反対の手で握ってみたけれど別に熱くはない。
やがて勝負が着いたらしく、迎えに来てくれたセインさんに伴われたわたしは祭壇の奥に向かう。
そこにはリン達と一緒に、助け出されたらしい司祭様も居た。
「あ、アカネ。司祭様、彼女も仲間です。彼女の情報がなかったら、きっとお助けするのがもっと遅れていた筈です」
「そうか。そなた達のおかげで大事にならんで済んだ。礼を言うぞ」
「い、いえ……!」
わたしは全然戦ってないんだけどな……。
なんかお礼を言われるのが照れくさくて申し訳なくて俯くと、リンが肩を叩いて微笑んでくれた。

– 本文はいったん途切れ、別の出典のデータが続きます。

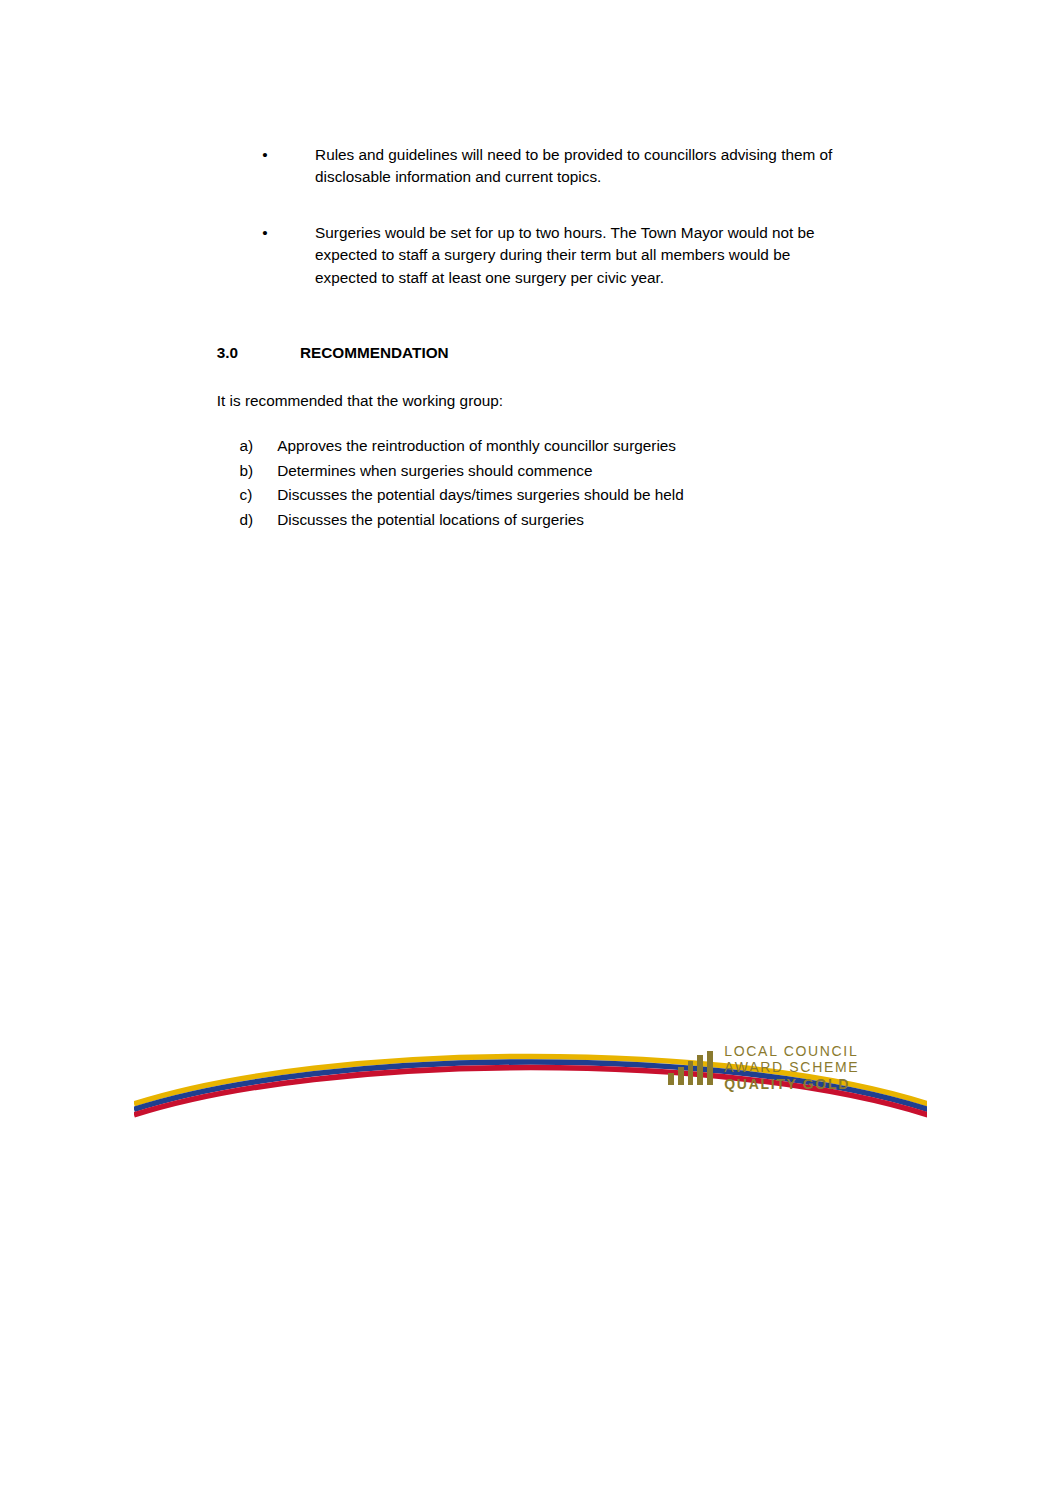Rules and guidelines will need to be provided to councillors advising them of disclosable information and current topics.
Surgeries would be set for up to two hours. The Town Mayor would not be expected to staff a surgery during their term but all members would be expected to staff at least one surgery per civic year.
3.0 RECOMMENDATION
It is recommended that the working group:
a) Approves the reintroduction of monthly councillor surgeries
b) Determines when surgeries should commence
c) Discusses the potential days/times surgeries should be held
d) Discusses the potential locations of surgeries
LOCAL COUNCIL
AWARD SCHEME
QUALITY GOLD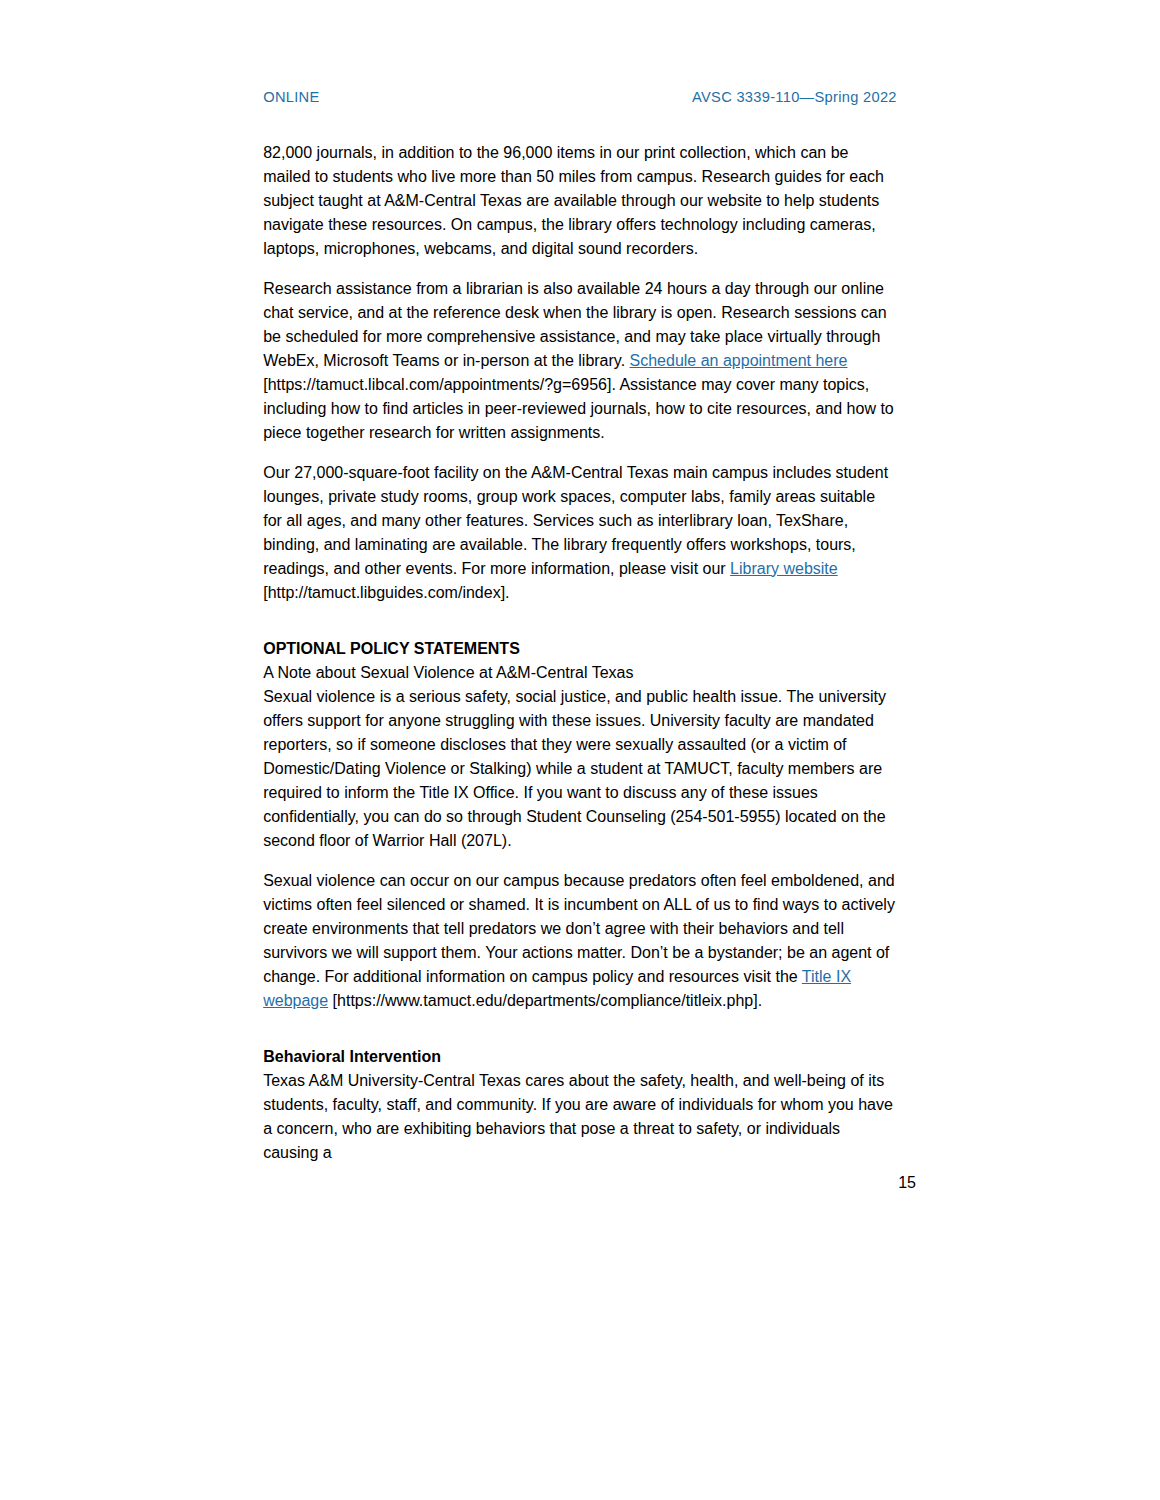Online AVSC 3339-110—Spring 2022
82,000 journals, in addition to the 96,000 items in our print collection, which can be mailed to students who live more than 50 miles from campus. Research guides for each subject taught at A&M-Central Texas are available through our website to help students navigate these resources. On campus, the library offers technology including cameras, laptops, microphones, webcams, and digital sound recorders.
Research assistance from a librarian is also available 24 hours a day through our online chat service, and at the reference desk when the library is open. Research sessions can be scheduled for more comprehensive assistance, and may take place virtually through WebEx, Microsoft Teams or in-person at the library. Schedule an appointment here [https://tamuct.libcal.com/appointments/?g=6956]. Assistance may cover many topics, including how to find articles in peer-reviewed journals, how to cite resources, and how to piece together research for written assignments.
Our 27,000-square-foot facility on the A&M-Central Texas main campus includes student lounges, private study rooms, group work spaces, computer labs, family areas suitable for all ages, and many other features. Services such as interlibrary loan, TexShare, binding, and laminating are available. The library frequently offers workshops, tours, readings, and other events. For more information, please visit our Library website [http://tamuct.libguides.com/index].
Optional Policy Statements
A Note about Sexual Violence at A&M-Central Texas
Sexual violence is a serious safety, social justice, and public health issue. The university offers support for anyone struggling with these issues. University faculty are mandated reporters, so if someone discloses that they were sexually assaulted (or a victim of Domestic/Dating Violence or Stalking) while a student at TAMUCT, faculty members are required to inform the Title IX Office. If you want to discuss any of these issues confidentially, you can do so through Student Counseling (254-501-5955) located on the second floor of Warrior Hall (207L).
Sexual violence can occur on our campus because predators often feel emboldened, and victims often feel silenced or shamed. It is incumbent on ALL of us to find ways to actively create environments that tell predators we don’t agree with their behaviors and tell survivors we will support them. Your actions matter. Don’t be a bystander; be an agent of change. For additional information on campus policy and resources visit the Title IX webpage [https://www.tamuct.edu/departments/compliance/titleix.php].
Behavioral Intervention
Texas A&M University-Central Texas cares about the safety, health, and well-being of its students, faculty, staff, and community. If you are aware of individuals for whom you have a concern, who are exhibiting behaviors that pose a threat to safety, or individuals causing a
15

剣も無事だし、祭壇も……わ、わたしが壊した所以外は無事みたい……。
うわわ、そう言えば祭壇の壁、壊しちゃったんだっけ!
「あの、司祭様、わたし祭壇の壁……!」
「よい、話は聞いた。壁など修復すれば問題など無い。精霊の剣が無事だった事が何よりじゃよ。さ、礼と言っては何じゃがお前さん達には、特別に【マーニ・カティ】に触れる事を許そう。剣の柄に手を当てて、旅の無事を祈るがいい」
「あ、有難うございます!」
精霊が宿るらしい特別な剣に触れられる事にリンが声を震わせ喜んでた。
なんか可愛いな、リンは基本的に物欲がないから、こうやって喜んでるのを見るとわたしも嬉しい。
……だけど。
リンが剣の柄に触れた瞬間、急に剣が輝きだした。
疑問符を飛ばすリンの隣で、今度は司祭様が声を震わせてる。
「おお……おお……! これこそ、精霊の御心。リンよ……そなたは精霊に認められたようじゃ。【マーニ・カティ】の持ち主になるが良い」
「そ、そんなこと出来ません……!」
「剣が、それを望んでおる。その証拠に……抜いてみるがいい」
リンが緊張の面持ちで柄を引くと、心地いい金属音を響かせ剣が抜けた。
司祭様が術を掛けて普通の人には抜けないようになっているらしい。
それをリンが抜けたって事は……なんか凄い事になってる気がする。
「旅立つのだリンよ。この先どんな試練があろうともその剣を握り、運命に立ち向かって行け!」
「は、はい!」
精霊の剣マーニ・カティを手に入れ、わたし達は祭壇を後にした。
西へ向かう道すがらリンは剣を何度も確かめていて、落ち着かないみたい。
「リン、どうしたの? 何か心配ごと?」
「ううん。何だか信じられない気分なの。サカで1、2を争う名剣が、この手の中にあるなんて……」
「優れた武器は、己の持ち主を選ぶ……。それは、サカだけでなく大陸中でよく耳にする話ですよ。私はリンディス様の剣技を拝見して常人ならざるものを感じていました。あなたこそ、剣に選ばれて然るべき方だと思います」
「や、やめてよ! 私は、そんなんじゃ……」
誉めちぎるケントさんに否定するリンだけど、わたしも実際にそう思う。
何だかリンは特別な存在だと思えてならないもん。
リンの声は上擦っていて、さっき初めて意識して魔法を使えたわたしの声音に少し似てる気がする。
きっとさっきのわたしと同じような気持ちなんだ。